● SEZIONE DEL DOCUMENTO
++++++++++++++++++++

Prendo un bel respiro e salgo a cavallo. Mi allontano dalla locanda, piano, al passo. Non si galoppa e neanche si trotta in mezzo a un villaggio, non voglio investire nessuno e nemmeno sbattere sulle staccionate. Non c’è fretta di finirlo subito, anzi, se il gioco mi dura è anche meglio. Non ho l’ansia di esperire il più possibile nel minor tempo possibile, perché la qualità di quel che esperisco è ben più importante; inoltre, andare piano mi calma e mi aiuta a concentrarmi.
Il sole sta calando verso l’ovest e tra poco tutto si tingerà del vermiglio d’una notte incombente. Progredisco lentamente, ascolto il vento ululare e i rumori della gente: le filastrocche dei bambini, il singhiozzo di una fanciulla, un villico col catarro e uno che mi dà perfino del mostro.
Per strada incrocio una bacheca degli annunci. Il denaro dei contratti mi serve, ogni monetina che guadagno è utile per comprare ingredienti quando m’imbatto nei mercanti giusti per strada, nonché per migliorare il mio equipaggiamento. Un buon cacciatore si prepara come può prima di una caccia: la sensazione di aver compiuto un lavoro pulito, usando le risorse che servono, è insostituibile, e facendo gli strumenti giusti posso anche fare le missioni di livello molto più alto, quando mi capitano. In questo viaggio affronterò sfide assurde, specialmente dato il fatto che gioco perennemente a difficoltà massima, ma non avrò paura di nulla se sfrutto tutto ciò che ho a disposizione.

++++++++++++++++++++

● OBIETTIVI
1. Di' se ogni affermazione concorda con il brano rispondendo sì o no, e cita parola per parola il passo che lo decide: (a) chi racconta lascia la locanda al galoppo; (b) chi racconta gioca sempre alla difficoltà più alta; (c) il sole sta calando verso ovest.
2. Nel brano, riscrivi tutto da "Prendo un bel" giù fino a "aiuta a concentrarmi.", cambiando "locanda" in "taverna".

● RECORD DEL DATASET

++++++++++++++++++++

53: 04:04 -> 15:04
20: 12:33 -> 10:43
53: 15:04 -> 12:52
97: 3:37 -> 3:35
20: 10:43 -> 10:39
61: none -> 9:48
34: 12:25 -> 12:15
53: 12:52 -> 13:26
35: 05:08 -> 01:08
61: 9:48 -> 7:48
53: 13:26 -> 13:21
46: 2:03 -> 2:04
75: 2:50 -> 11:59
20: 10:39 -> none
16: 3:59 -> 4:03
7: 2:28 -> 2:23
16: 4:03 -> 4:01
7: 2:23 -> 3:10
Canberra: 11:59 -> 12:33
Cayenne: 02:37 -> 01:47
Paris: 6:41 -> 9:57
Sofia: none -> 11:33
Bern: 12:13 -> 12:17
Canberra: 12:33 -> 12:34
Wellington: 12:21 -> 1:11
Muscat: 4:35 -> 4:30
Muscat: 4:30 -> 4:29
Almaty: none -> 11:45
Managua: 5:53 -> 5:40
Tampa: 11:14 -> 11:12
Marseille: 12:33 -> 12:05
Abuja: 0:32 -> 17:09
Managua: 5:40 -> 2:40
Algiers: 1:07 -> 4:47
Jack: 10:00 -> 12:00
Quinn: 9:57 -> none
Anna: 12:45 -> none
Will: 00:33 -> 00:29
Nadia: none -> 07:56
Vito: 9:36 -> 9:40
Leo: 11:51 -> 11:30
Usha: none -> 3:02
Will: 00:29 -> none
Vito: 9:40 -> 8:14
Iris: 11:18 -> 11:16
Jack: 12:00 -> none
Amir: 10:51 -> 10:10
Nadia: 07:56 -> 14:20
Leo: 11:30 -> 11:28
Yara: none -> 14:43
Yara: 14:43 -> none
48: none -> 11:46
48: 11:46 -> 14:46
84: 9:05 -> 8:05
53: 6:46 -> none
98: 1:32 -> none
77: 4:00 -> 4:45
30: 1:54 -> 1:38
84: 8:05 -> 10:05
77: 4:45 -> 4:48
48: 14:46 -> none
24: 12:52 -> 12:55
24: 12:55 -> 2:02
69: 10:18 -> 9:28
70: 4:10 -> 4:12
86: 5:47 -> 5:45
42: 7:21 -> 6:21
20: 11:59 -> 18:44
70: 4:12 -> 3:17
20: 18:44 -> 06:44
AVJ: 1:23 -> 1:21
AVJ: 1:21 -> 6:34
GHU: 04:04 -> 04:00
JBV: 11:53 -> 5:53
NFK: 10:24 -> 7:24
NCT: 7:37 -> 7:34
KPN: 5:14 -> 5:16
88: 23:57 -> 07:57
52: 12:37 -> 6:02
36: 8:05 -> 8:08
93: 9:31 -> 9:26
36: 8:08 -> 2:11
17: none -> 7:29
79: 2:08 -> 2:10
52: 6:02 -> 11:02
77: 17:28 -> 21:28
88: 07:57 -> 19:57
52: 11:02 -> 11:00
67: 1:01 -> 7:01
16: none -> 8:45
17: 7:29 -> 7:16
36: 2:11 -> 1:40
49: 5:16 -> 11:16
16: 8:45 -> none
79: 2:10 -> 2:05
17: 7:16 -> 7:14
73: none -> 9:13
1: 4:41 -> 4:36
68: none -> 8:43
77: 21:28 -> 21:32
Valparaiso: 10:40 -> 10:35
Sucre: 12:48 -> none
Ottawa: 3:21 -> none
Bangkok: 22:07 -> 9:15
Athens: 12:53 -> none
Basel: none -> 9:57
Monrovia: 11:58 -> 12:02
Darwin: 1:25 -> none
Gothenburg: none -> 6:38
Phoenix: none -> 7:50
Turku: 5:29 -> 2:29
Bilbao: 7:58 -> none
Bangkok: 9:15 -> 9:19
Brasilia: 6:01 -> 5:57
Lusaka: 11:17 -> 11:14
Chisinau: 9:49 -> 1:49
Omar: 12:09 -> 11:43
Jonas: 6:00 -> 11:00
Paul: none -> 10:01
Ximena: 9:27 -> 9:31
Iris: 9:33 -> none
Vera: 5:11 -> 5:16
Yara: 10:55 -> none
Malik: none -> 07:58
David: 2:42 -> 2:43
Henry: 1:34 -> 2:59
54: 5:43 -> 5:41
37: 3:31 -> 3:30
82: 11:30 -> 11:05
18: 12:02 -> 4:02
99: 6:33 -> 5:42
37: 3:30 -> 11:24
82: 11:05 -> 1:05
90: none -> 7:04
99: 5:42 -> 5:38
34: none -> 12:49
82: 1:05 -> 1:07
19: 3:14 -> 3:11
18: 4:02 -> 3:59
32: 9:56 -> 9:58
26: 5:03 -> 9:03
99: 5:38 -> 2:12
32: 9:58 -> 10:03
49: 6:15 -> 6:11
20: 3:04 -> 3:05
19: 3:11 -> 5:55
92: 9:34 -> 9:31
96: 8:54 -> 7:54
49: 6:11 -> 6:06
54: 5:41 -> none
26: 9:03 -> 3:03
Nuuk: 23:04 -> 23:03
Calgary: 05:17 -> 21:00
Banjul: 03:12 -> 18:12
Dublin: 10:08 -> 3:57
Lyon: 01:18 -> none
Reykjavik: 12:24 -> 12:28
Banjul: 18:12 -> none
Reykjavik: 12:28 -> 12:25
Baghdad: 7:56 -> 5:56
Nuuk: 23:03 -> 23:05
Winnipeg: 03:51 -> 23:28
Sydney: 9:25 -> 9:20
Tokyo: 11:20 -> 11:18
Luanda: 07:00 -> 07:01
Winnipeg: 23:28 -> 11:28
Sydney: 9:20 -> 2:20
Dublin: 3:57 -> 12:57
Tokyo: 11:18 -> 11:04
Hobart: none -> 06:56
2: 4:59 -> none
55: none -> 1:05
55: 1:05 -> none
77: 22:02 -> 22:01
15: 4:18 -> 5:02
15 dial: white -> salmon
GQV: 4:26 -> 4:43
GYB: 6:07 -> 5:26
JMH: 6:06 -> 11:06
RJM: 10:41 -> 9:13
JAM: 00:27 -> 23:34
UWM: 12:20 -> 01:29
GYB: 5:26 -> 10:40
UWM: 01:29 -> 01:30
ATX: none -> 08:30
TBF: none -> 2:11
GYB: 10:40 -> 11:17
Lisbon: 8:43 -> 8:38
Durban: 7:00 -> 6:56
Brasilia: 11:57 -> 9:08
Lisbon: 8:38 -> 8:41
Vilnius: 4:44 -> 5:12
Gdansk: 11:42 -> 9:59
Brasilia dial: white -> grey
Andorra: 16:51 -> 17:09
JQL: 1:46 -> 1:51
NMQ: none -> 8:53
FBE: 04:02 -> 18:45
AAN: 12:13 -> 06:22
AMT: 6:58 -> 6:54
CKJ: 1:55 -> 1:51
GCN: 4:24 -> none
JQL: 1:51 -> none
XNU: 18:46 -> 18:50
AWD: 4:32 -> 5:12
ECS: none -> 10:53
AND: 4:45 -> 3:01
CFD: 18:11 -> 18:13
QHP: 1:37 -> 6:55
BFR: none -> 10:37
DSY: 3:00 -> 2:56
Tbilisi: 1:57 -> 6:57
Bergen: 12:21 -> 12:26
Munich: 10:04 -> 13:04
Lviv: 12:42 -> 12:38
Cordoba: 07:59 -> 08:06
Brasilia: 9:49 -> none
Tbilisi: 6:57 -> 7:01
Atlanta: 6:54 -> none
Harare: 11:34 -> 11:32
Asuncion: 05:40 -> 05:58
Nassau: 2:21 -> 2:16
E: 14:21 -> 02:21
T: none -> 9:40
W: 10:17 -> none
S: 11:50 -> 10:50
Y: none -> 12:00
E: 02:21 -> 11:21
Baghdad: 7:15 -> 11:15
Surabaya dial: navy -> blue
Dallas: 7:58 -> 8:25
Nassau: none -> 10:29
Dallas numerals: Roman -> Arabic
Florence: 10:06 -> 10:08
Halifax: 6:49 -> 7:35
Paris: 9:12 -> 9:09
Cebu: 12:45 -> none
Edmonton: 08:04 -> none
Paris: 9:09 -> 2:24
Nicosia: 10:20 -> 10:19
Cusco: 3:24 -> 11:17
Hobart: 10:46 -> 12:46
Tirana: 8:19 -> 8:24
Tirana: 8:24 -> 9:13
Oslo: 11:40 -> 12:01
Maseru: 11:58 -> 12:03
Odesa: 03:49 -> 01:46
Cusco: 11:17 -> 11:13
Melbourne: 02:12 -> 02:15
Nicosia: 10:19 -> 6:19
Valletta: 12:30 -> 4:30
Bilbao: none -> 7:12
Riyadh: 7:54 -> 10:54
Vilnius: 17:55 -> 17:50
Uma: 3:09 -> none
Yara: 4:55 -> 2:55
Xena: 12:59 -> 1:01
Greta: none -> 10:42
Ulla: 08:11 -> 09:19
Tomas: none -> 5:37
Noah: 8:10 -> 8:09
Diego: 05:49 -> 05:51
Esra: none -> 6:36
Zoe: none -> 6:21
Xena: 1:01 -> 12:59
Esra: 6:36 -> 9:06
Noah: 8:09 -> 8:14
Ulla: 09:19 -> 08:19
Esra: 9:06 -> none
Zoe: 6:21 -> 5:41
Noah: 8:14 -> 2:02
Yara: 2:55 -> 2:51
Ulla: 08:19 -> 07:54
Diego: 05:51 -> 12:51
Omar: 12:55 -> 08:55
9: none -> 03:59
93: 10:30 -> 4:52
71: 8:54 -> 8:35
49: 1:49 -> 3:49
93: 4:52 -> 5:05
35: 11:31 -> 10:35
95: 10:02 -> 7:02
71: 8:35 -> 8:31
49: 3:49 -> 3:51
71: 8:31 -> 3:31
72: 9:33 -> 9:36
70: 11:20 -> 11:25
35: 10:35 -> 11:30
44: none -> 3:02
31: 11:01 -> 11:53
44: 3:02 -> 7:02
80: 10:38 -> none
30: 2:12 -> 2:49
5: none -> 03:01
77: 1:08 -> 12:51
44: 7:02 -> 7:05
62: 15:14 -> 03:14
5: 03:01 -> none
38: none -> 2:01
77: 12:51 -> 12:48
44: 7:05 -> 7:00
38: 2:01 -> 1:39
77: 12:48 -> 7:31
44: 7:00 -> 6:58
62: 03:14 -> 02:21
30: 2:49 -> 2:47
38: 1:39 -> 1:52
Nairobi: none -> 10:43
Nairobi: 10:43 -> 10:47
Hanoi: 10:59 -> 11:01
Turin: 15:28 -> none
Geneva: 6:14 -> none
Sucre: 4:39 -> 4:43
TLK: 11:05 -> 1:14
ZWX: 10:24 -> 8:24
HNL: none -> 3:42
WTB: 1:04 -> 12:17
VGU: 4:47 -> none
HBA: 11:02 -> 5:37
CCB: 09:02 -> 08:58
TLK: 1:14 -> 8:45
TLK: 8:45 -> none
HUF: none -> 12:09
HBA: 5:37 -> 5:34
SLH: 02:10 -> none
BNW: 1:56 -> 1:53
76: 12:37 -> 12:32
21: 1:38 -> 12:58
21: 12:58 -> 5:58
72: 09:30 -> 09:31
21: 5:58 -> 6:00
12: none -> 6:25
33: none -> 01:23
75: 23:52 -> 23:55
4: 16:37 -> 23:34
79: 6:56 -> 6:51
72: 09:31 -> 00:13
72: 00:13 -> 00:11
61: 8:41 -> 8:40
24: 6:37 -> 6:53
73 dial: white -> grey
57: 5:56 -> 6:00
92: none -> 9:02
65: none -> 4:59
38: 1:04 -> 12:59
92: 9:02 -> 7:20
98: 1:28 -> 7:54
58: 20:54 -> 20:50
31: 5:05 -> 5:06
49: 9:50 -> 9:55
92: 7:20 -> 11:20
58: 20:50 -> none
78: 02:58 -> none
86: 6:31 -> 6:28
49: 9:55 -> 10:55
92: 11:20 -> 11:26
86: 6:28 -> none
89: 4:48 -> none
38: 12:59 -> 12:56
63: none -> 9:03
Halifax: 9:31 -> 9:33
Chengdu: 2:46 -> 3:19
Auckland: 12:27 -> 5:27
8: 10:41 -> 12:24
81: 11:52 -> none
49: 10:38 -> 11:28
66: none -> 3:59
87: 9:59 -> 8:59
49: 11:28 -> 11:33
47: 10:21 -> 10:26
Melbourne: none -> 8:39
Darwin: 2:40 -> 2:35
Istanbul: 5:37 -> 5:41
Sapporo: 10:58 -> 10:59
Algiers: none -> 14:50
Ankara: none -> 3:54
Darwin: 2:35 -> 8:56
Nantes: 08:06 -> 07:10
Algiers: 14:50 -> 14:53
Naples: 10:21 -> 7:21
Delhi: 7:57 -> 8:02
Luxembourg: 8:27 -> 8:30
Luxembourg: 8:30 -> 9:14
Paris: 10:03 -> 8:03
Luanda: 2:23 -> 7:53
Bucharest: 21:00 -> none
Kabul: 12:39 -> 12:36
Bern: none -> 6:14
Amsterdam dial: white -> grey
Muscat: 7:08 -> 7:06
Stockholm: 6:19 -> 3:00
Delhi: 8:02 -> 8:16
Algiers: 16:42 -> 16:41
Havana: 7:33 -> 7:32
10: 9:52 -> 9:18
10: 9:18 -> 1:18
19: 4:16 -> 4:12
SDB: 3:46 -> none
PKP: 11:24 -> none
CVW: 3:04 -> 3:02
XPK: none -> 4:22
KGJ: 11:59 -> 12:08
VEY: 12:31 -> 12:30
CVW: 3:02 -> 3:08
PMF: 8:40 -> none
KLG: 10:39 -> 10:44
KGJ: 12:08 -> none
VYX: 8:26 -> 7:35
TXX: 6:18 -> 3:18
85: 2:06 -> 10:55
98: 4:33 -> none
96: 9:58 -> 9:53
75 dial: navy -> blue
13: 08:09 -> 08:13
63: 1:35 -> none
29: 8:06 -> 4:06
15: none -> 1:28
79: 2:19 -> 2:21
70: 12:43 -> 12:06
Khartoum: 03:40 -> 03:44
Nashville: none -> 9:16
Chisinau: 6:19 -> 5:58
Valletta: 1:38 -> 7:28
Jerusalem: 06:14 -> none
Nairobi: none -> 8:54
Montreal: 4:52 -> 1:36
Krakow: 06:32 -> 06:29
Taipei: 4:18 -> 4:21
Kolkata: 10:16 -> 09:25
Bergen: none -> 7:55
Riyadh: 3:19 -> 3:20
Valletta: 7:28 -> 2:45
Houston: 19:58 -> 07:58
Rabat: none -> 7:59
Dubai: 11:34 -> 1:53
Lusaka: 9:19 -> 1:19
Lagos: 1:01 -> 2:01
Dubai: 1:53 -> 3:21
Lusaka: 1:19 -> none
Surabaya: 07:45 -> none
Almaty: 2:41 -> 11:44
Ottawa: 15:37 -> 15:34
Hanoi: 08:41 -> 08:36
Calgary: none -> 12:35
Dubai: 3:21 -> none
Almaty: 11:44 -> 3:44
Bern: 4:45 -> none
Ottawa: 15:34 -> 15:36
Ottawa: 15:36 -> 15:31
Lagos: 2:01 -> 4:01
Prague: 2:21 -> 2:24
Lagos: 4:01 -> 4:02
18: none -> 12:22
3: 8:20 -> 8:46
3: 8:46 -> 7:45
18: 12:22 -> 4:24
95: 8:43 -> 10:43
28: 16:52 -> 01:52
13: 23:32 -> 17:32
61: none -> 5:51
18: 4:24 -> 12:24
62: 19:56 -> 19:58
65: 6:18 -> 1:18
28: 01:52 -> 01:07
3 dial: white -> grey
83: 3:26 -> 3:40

++++++++++++++++++++

● SOLUZIONI DEGLI ESERCIZI
1.
(a) No: "Mi allontano dalla locanda, piano, al passo."
(b) Sì: "gioco perennemente a difficoltà massima"
(c) Sì: "Il sole sta calando verso l’ovest"

2.
Prendo un bel respiro e salgo a cavallo. Mi allontano dalla taverna, piano, al passo. Non si galoppa e neanche si trotta in mezzo a un villaggio, non voglio investire nessuno e nemmeno sbattere sulle staccionate. Non c’è fretta di finirlo subito, anzi, se il gioco mi dura è anche meglio. Non ho l’ansia di esperire il più possibile nel minor tempo possibile, perché la qualità di quel che esperisco è ben più importante; inoltre, andare piano mi calma e mi aiuta a concentrarmi.